Metadata-Version: 2.3
Name: lamoom-cicd
Version: 0.1.7
Summary: Library to test prompt quality
Author: Lamoom Engineering Team
Author-email: engineering@lamoom.com
Requires-Python: >=3.11,<4.0
Classifier: Programming Language :: Python :: 3
Classifier: Programming Language :: Python :: 3.11
Classifier: Programming Language :: Python :: 3.12
Classifier: Programming Language :: Python :: 3.13
Requires-Dist: lamoom (>=0.1.35,<0.2.0)
Requires-Dist: matplotlib (>=3.10.0,<4.0.0)
Requires-Dist: pandas (>=2.2.3,<3.0.0)
Description-Content-Type: text/markdown

# LLM Prompt Evaluation Tool

This tool allows you to evaluate how well your LLM response matches your ideal answer by comparing generated questions (from ideal answer) and answers (from llm response). The tool also supports visualizing your test scores on a chart, with results automatically grouped by different prompt IDs.

## Key Parameters

- **ideal_answer: str (required):**  
  The ideal answer for your prompt.

- **llm_response: str (required):**  
  Your LLM's response.

- **optional_params: dict (optional):**  
  A JSON-like dictionary that may include extra details for the test. For now you can pass `prompt_id` key to link test results to this `prompt_id` 
  **Example:**  
  ```json
  {
    "prompt_id": "blockchain_prompt"
  }
  ```

## Using the Tool


### 1. Pass ideal_answer, llm_response
User calls the `compare()` method by passing the `ideal_answer: str` and `llm_response: str` and (optionally) `optional_params: dict` parameters. `compare()` method returns an object with test results.

**Example:**

```python
from lamoom_cicd import TestLLMResponsePipe

# Users must provide these values (it doesn't matter how they obtain them)
ideal_answer = "Your ideal answer here"  # Replace with the expected response
llm_response = "Your LLM-generated response here"  # Replace with the model's actual response

# Optional: If you have a prompt_id, you can link results to it
optional_params = {
    "prompt_id": "your_prompt_id"  # Replace with an actual prompt identifier if needed
}

lamoom_pipe = TestLLMResponsePipe(openai_key=os.environ.get("OPENAI_KEY"))

# Compare the ideal answer with the LLM's response
result = lamoom_pipe.compare(ideal_answer, llm_response, optional_params=optional_params)

# Print test questions details
for question in result.questions:
    print(question.to_dict())

# Print final test score
print(result.score.to_dict())
```

### 2. Pass a CSV file
You can also pass multiple test cases using a CSV file. The CSV file should contain the following columns:

- **ideal_answer:** (Required) The ideal answer.
- **llm_response:** (Required) Your LLM response.
- **optional_params:** (Optional) A JSON string containing the optional parameters.  
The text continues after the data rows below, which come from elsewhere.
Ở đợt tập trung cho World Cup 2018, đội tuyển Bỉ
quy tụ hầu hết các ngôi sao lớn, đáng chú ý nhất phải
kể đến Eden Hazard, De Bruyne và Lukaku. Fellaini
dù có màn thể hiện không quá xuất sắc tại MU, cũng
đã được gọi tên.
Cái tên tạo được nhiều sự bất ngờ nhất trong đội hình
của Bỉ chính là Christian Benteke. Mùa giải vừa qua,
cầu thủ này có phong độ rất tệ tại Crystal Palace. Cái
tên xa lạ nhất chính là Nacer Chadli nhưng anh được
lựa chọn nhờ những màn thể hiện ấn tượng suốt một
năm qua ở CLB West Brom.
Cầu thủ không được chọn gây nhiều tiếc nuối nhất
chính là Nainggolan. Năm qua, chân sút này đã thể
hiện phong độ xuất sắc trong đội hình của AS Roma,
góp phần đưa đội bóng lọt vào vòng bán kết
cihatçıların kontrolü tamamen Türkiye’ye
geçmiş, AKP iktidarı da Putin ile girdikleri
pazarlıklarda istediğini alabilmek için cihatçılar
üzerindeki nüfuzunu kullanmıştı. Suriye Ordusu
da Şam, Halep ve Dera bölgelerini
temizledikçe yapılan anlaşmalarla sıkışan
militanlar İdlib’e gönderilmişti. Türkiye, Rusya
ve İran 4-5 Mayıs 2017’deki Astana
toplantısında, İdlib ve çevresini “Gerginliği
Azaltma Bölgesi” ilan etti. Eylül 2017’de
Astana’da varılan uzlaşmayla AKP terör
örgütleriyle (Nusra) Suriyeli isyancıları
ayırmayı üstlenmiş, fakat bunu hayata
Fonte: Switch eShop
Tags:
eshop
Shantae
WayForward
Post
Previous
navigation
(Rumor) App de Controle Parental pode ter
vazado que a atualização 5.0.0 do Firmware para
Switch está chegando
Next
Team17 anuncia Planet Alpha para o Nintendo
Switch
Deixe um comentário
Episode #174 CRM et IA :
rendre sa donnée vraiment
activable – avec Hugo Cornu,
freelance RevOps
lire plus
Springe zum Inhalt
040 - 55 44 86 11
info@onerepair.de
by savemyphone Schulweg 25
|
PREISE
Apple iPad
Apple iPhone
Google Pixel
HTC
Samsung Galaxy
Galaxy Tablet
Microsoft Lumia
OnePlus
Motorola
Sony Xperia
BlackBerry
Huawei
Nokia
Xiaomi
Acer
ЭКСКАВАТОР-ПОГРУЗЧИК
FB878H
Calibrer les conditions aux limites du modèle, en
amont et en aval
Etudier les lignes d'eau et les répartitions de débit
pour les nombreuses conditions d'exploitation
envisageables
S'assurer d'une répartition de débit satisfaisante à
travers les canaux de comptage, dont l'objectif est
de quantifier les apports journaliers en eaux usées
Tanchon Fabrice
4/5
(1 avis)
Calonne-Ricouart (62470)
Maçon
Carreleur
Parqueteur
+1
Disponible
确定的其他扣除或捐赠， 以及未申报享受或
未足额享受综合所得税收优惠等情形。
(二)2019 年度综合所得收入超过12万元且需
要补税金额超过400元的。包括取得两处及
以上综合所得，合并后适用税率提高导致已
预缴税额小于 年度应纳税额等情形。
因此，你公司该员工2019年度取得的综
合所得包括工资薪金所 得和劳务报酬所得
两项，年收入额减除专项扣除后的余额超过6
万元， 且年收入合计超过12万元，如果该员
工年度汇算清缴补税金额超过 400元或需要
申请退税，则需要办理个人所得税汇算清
If multiple rows are added then multiple test will run.

**Example CSV Content:**
IMPORTANT: take notice of double quotes when putting json in a csv file!

```csv
ideal_answer,llm_response, optional_params
"Blockchain is a secure, immutable digital ledger.","Blockchain is like a shared Google Doc that records every change.","{""prompt_id"": ""blockchain_prompt""}", 
```

**Usage Example:**

```python
csv_file_path = "your_file.csv"
lamoom_pipe = TestLLMResponsePipe(openai_key="your_key")
accumulated_results: list = lamoom_pipe.compare_from_csv(csv_file_path)
```

### 3. Visualizing Test Scores

After running tests, the results are automatically accumulated by `prompt_id`. To see a visual chart of test scores, use the provided visualization function.

**Example:**

```python
lamoom_pipe.visualize_test_results()
```

This function will generate a line chart with the x-axis representing the test instance number (as integers) and the y-axis representing the score percentage. Each line on the chart corresponds to a different `prompt_id`.

Enjoy using the tool to refine and evaluate your LLM prompts!